READING TEXT:
-.-.-
This was my final project for my Graduate course, Programming Machine Learning Applications at DePaul University.
What is K-Nearest Neighbor?
In pattern recognition, the k-Nearest Neighbors algorithm (or k-NN for short) is a non-parametric method used for classification and regression. In k-NN classification, the output is a class membership. An object is classified by a majority vote of its neighbors, with the object being assigned to the class most common among its k nearest neighbors (k is a positive integer, typically small). If k = 1, then the object is simply assigned to the class of that single nearest neighbor. Source: Wikipedia
Analysis process
The original data set was downloaded from Kaggle, as an aggregate of issued loans from Lending Club through 2007-2015. Lending Club is a US peer-to-peer lending company. The original data set contains 887383 rows and 75 columns.
Due to computing power on my Macbook Pro, I choose to reduce (sample) the data to perform the data analysis to 5% of the original. I also choose to perform some pre-processing by removing categorical variables with high cardinality. I also chose to impute NaN values to zero, as the other option of removing select rows with NaN would results in eliminating the entire data set.
-.-.-
INFORMATION SUPPLIED:
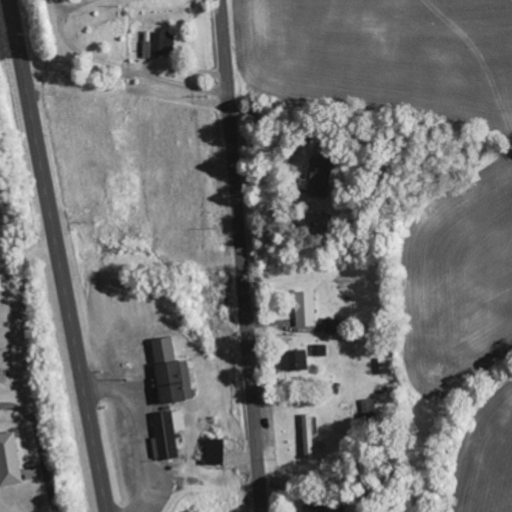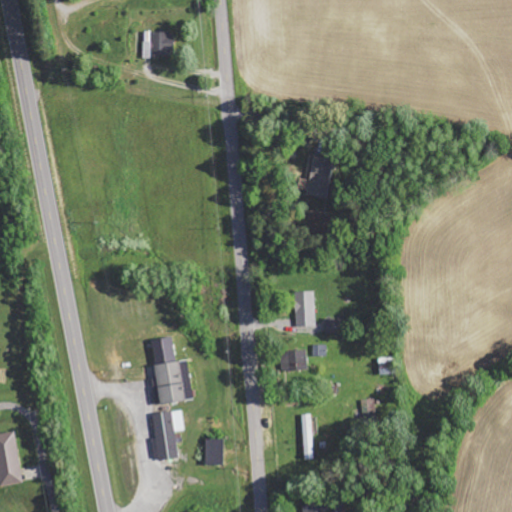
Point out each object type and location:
-.-.-
WORK TO DO:
- a) List the pre-processing steps that the project text says were applied to the loan data.
- b) Reproduce the project text between "Due to computing" and "entire data set.", inclusive.
The listing plays no part in this work.

EXERCISE RESPONSES:
- a)
- Reducing (sampling) the data to 5% of the original
- Removing categorical variables with high cardinality
- Imputing NaN values to zero

- b)
Due to computing power on my Macbook Pro, I choose to reduce (sample) the data to perform the data analysis to 5% of the original. I also choose to perform some pre-processing by removing categorical variables with high cardinality. I also chose to impute NaN values to zero, as the other option of removing select rows with NaN would results in eliminating the entire data set.